### [Exercise passage]
=== Section Start ===

Following another Shanghai stampede — partly technical, partly in reaction to bad Chinese factory data — the FTSE100 lost 150 points on the first trading day of this year, having shed 1,000 points since April, and no one I know expects UK blue-chips to prosper in the next 12 months, especially if they have anything to do with mining, oil, banking, supermarkets or Europe; which is pretty well all of them. Meanwhile, your deposit account will continue to earn next to nothing, with few pundits expecting more than a quarter-point rate rise from Governor Carney’s ultra-cautious Monetary Policy Committee. As for the buy-to-let market, whacked by stamp duty and tax changes, I believe the technical term is ‘buggered’.
So what’s the prudent Spectator-reading investor to do? We shall of course address that question regularly in our Money supplements, but at best you might hope your nest-egg won’t actually shrink in value in these non-inflationary times. For something a little better than that, you might like to explore well-established peer-to-peer lending websites such as Funding Circle, RateSetter and Zopa, offering returns of between 5 and 7 per cent, typically for five-year loans.

=== Section End ===

### [Information given]
=== Section Start ===

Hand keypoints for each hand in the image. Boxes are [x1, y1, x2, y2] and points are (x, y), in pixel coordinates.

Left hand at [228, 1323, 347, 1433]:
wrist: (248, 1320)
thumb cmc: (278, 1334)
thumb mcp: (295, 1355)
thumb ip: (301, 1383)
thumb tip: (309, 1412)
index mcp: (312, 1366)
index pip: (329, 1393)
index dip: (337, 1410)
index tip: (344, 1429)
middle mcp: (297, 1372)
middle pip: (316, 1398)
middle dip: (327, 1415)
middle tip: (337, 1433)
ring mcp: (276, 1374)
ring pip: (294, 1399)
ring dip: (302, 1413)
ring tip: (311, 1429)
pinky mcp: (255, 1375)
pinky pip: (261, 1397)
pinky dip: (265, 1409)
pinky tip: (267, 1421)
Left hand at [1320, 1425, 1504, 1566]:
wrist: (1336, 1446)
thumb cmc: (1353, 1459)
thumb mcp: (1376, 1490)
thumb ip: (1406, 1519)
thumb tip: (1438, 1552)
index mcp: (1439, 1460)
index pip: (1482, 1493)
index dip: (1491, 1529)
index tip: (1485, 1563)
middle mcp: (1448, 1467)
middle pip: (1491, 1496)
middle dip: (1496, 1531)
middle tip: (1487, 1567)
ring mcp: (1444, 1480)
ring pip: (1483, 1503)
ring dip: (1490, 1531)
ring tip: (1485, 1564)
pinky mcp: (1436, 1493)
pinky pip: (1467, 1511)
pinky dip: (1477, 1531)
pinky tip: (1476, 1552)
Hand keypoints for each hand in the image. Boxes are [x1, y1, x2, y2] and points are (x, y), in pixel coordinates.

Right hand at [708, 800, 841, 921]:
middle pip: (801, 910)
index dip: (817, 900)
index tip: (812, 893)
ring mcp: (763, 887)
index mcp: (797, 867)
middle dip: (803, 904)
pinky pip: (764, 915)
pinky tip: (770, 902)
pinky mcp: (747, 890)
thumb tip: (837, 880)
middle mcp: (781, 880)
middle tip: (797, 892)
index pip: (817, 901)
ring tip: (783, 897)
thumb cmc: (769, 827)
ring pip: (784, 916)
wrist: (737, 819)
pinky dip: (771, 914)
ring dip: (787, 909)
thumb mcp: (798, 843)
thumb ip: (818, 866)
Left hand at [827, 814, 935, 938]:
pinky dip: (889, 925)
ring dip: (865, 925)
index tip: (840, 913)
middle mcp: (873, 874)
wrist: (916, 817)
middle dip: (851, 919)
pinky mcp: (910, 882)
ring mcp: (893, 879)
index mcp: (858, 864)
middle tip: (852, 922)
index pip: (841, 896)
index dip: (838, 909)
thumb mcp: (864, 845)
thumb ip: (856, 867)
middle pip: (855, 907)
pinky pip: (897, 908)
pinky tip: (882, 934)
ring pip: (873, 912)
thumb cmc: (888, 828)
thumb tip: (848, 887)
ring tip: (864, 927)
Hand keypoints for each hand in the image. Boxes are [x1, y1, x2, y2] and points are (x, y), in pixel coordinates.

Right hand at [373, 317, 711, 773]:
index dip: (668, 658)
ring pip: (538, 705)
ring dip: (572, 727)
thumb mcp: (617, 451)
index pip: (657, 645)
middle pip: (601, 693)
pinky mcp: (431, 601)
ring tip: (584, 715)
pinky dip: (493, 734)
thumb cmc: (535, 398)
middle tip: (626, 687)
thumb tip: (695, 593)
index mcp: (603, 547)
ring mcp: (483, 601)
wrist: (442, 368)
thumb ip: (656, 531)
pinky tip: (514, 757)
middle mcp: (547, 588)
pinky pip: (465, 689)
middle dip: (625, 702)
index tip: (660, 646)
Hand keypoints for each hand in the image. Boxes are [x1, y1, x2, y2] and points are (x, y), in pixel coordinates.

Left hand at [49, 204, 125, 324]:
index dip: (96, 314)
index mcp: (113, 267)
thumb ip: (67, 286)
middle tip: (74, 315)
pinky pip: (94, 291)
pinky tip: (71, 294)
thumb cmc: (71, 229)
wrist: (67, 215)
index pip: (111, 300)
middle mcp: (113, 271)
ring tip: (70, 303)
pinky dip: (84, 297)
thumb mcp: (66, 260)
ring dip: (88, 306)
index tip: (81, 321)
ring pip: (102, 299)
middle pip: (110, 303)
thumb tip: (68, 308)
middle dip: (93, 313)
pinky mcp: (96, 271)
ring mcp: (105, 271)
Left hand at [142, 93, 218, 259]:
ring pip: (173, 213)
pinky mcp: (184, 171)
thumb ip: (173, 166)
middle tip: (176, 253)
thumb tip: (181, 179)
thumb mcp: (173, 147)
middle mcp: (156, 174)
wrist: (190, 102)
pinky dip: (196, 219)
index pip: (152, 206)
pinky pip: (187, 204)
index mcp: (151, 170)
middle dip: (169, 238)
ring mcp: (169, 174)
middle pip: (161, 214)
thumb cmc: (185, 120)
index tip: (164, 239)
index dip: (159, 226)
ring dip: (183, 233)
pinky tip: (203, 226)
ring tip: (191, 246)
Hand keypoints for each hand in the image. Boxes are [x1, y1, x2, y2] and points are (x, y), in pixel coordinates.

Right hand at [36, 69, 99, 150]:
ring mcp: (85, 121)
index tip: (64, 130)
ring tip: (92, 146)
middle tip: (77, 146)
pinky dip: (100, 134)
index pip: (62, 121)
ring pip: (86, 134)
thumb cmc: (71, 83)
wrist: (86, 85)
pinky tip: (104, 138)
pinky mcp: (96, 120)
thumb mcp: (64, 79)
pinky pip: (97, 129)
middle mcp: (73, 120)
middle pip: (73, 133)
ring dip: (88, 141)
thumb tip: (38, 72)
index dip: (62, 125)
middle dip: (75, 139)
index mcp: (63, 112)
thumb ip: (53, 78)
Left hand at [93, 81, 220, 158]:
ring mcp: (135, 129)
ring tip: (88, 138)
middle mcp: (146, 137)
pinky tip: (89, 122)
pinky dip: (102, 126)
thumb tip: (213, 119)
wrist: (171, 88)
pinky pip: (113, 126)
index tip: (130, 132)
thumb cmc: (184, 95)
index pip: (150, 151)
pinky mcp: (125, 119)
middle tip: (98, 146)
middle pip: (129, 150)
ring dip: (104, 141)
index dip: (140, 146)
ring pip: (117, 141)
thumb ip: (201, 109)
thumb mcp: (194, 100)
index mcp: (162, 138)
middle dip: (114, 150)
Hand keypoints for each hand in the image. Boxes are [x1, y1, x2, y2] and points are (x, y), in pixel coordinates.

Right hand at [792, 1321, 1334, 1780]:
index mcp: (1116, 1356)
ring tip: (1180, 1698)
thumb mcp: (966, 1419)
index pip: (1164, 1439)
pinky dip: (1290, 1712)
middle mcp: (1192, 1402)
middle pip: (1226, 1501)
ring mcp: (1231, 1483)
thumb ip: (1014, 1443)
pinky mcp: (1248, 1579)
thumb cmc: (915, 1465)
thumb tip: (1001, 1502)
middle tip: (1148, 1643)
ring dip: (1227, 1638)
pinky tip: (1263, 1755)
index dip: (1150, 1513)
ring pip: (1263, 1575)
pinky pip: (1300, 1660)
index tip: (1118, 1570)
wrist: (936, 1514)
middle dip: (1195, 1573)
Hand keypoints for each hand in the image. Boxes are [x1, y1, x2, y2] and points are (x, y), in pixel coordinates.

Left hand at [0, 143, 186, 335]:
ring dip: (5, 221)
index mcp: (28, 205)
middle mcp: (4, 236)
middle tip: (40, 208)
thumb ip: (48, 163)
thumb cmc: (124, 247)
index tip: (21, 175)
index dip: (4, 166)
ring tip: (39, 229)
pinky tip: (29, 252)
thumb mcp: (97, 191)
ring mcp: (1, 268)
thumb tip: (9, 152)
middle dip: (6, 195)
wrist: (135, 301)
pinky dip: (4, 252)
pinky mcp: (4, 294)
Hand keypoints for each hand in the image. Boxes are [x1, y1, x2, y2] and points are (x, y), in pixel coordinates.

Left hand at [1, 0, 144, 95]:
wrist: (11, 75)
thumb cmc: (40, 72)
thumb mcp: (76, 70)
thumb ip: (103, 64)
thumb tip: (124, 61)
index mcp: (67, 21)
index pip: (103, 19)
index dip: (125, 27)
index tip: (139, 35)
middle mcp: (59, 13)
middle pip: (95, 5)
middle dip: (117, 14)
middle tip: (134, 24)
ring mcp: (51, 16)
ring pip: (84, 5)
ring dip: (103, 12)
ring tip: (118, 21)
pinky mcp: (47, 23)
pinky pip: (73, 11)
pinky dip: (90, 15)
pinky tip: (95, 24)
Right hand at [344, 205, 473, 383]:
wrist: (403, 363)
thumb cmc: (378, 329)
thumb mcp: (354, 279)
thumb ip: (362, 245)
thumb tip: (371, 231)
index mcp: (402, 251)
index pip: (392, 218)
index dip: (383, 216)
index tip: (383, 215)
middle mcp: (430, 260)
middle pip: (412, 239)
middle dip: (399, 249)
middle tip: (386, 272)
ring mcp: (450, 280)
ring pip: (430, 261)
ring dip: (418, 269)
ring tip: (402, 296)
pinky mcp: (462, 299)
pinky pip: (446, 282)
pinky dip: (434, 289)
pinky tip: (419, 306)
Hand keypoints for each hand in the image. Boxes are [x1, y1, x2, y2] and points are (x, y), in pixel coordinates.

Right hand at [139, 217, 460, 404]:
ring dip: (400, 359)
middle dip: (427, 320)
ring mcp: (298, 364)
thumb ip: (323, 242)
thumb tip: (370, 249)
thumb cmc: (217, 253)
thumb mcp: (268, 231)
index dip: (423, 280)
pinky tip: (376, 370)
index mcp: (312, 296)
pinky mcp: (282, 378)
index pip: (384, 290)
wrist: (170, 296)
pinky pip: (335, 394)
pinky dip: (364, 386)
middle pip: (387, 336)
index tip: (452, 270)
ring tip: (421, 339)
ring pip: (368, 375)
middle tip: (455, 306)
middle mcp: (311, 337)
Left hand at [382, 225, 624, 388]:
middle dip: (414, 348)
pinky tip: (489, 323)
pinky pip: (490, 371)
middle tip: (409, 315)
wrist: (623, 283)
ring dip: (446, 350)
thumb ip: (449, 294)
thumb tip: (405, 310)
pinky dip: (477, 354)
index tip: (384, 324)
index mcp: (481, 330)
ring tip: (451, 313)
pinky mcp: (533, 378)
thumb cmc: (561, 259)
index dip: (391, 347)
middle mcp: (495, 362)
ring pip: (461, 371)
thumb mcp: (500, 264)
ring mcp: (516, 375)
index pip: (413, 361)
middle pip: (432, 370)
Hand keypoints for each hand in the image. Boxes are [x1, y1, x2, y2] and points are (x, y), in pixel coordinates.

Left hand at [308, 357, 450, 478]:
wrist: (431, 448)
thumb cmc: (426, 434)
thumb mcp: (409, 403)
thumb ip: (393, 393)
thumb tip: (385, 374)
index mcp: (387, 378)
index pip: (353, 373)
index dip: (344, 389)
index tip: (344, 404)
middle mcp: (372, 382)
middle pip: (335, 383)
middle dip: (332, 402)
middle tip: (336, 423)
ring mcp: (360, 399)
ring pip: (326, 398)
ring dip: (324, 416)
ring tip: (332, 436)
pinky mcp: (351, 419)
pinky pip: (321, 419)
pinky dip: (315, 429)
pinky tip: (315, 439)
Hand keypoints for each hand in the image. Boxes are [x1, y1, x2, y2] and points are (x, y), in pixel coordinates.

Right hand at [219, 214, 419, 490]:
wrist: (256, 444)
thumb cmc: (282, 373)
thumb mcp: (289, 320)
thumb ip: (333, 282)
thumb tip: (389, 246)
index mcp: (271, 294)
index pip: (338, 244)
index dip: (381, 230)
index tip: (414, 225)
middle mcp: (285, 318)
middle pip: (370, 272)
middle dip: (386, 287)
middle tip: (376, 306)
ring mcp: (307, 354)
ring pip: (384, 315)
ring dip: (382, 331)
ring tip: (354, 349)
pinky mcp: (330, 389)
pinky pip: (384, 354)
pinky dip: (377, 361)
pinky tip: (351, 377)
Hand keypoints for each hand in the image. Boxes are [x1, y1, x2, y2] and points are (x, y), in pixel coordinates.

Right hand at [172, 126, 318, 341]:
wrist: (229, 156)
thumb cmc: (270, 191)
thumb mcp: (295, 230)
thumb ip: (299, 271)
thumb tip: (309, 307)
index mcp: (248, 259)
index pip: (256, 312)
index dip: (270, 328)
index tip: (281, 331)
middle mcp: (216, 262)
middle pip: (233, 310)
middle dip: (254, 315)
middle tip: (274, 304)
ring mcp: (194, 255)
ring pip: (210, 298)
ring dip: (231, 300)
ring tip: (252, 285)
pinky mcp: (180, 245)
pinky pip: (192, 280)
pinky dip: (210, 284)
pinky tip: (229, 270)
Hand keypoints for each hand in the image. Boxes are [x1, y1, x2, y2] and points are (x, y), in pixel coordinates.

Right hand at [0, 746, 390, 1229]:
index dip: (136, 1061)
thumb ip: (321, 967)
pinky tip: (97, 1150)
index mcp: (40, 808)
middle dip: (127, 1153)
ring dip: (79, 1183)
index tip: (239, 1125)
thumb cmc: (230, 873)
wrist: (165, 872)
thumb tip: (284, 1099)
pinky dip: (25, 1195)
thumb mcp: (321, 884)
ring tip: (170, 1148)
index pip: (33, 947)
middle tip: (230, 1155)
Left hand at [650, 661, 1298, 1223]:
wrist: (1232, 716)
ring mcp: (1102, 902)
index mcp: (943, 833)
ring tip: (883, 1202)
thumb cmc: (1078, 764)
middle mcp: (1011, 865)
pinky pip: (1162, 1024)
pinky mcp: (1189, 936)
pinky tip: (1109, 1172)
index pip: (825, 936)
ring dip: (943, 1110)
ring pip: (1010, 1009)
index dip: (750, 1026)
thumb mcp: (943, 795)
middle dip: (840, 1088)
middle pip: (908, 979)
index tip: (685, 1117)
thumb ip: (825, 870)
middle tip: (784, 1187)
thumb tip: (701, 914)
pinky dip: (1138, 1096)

=== Section End ===

### [What this exercise asks]
1 - According to the investment column, how many points did the FTSE100 lose on the first trading day of the year?
2 - Rewrite the paragraph of the investment column beginning "So what's the prudent Spectator-reading investor to do?" as a short bulleted list that keeps its main facts.
The listing plays no part in this exercise.

### [Numbered responses]
1 - It lost 150 points.

2 -
- The Money supplements will regularly address what the prudent Spectator-reading investor should do.
- At best, investors can hope their nest-egg won't shrink in value in these non-inflationary times.
- For somewhat better results, they could explore well-established peer-to-peer lending websites such as Funding Circle, RateSetter and Zopa.
- These sites offer returns of 5 to 7 percent, typically for five-year loans.